In fact, the society that publishes the International Journal of Antimicrobial Agents, in which the French study appeared on March 20, denounced the study on April 3, saying it “does not meet the Society’s expected standard, especially relating to the lack of better explanations of the inclusion criteria and the triage of patients to ensure patient safety.”
Furthermore, two subsequent studies conducted in China and France showed nearly opposite results. The French study used hydroxychloroquine and azithromycin to treat 11 patients with severe COVID-19 infections and found “no evidence of rapid antiviral clearance or clinical benefit.” One patient died, two were transferred to intensive care units and one was pulled from the study due to serious complications.

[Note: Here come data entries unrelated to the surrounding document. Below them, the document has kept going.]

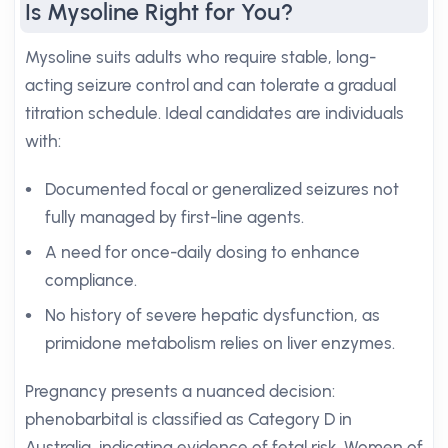
Is Mysoline Right for You?
Mysoline suits adults who require stable, long-
acting seizure control and can tolerate a gradual
titration schedule. Ideal candidates are individuals
with:
Documented focal or generalized seizures not
fully managed by first-line agents.
A need for once-daily dosing to enhance
compliance.
No history of severe hepatic dysfunction, as
primidone metabolism relies on liver enzymes.
Pregnancy presents a nuanced decision:
phenobarbital is classified as Category D in
Australia, indicating evidence of fetal risk. Women of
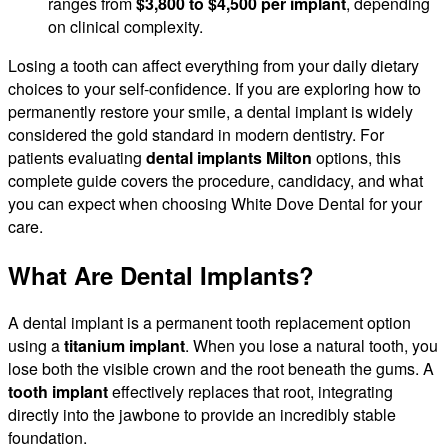
ranges from
$3,800 to $4,500 per implant
, depending
on clinical complexity.
Losing a tooth can affect everything from your daily dietary
choices to your self-confidence. If you are exploring how to
permanently restore your smile, a dental implant is widely
considered the gold standard in modern dentistry. For
patients evaluating
dental implants Milton
options, this
complete guide covers the procedure, candidacy, and what
you can expect when choosing White Dove Dental for your
care.
What Are Dental Implants?
A dental implant is a permanent tooth replacement option
using a
titanium implant
. When you lose a natural tooth, you
lose both the visible crown and the root beneath the gums. A
tooth implant
effectively replaces that root, integrating
directly into the jawbone to provide an incredibly stable
foundation.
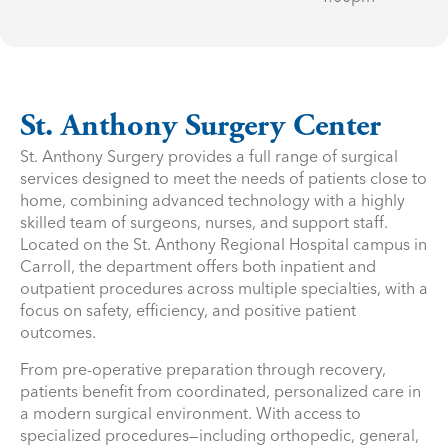
St. Anthony Surgery Center
St. Anthony Surgery provides a full range of surgical
services designed to meet the needs of patients close to
home, combining advanced technology with a highly
skilled team of surgeons, nurses, and support staff.
Located on the St. Anthony Regional Hospital campus in
Carroll, the department offers both inpatient and
outpatient procedures across multiple specialties, with a
focus on safety, efficiency, and positive patient
outcomes.
From pre-operative preparation through recovery,
patients benefit from coordinated, personalized care in
a modern surgical environment. With access to
specialized procedures—including orthopedic, general,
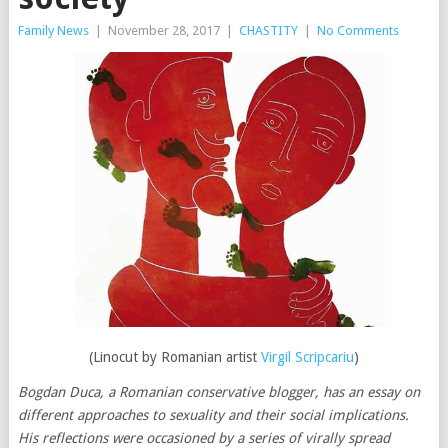
Family News
|
November 28, 2017
|
CHASTITY
|
No Comments
(Linocut by Romanian artist
Virgil Scripcariu
)
Bogdan Duca, a Romanian conservative blogger, has an essay on
different approaches to sexuality and their social implications.
His reflections were occasioned by a series of virally spread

Dr. David Boulware of the University of Minnesota Medical School’s Division of Infectious Diseases and International Medicine is currently running three clinical trials into the drug’s effect on COVID-19.
The first, which launched March 17 and claims to be the first clinical hydroxychloroquine trial into COVID-19 in the U.S., examines prophylactic effects of hydroxychloroquine in exposed patients without symptoms. The second studies the drug’s treatment effects in symptomatic patients, and the third studies prophylaxis in high-risk healthcare workers.
The studies exclude patients with heart conditions, Boulware said, and his first interim analysis identified no safety or efficacy concerns that prevent it from continuing.
“There is no data that (hydroxychloroquine) actually has any clinical benefit,” Boulware said. “Clinical trials are needed.”
That hydroxychloroquine is readily available may help explain the recent surge in clinical trials, Boulware said, noting that any doctor can prescribe it to any patient for any reason because it is FDA approved.
Boulware said he is less concerned about an abundance of hydroxychloroquine trials than he is about reduced participation in trials. It’s possible, he said, that people will opt not to participate in well-designed, randomized trials because they can get hydroxychloroquine outside of a trial instead — and not face a 50% chance of receiving a placebo.
“That does not move our knowledge of how best to treat patients forward,” Boulware said. “We don’t know how hydroxychloroquine works.”
Boulware declined to share if his trials have been impacted as a result but said the first is on pace to finish enrollment by the end of April.
Initially, patient interventions and exams for that trial had been slated for completion by April 21, according to the National Institute of Health data.
Additionally, the university website shows just over 1,000 people have enrolled in the trials so far — well short of its combined goal of 6,500.
“Pretty good,” he said, “but more volunteers from around the country would make recruitment go faster (and) get results sooner.”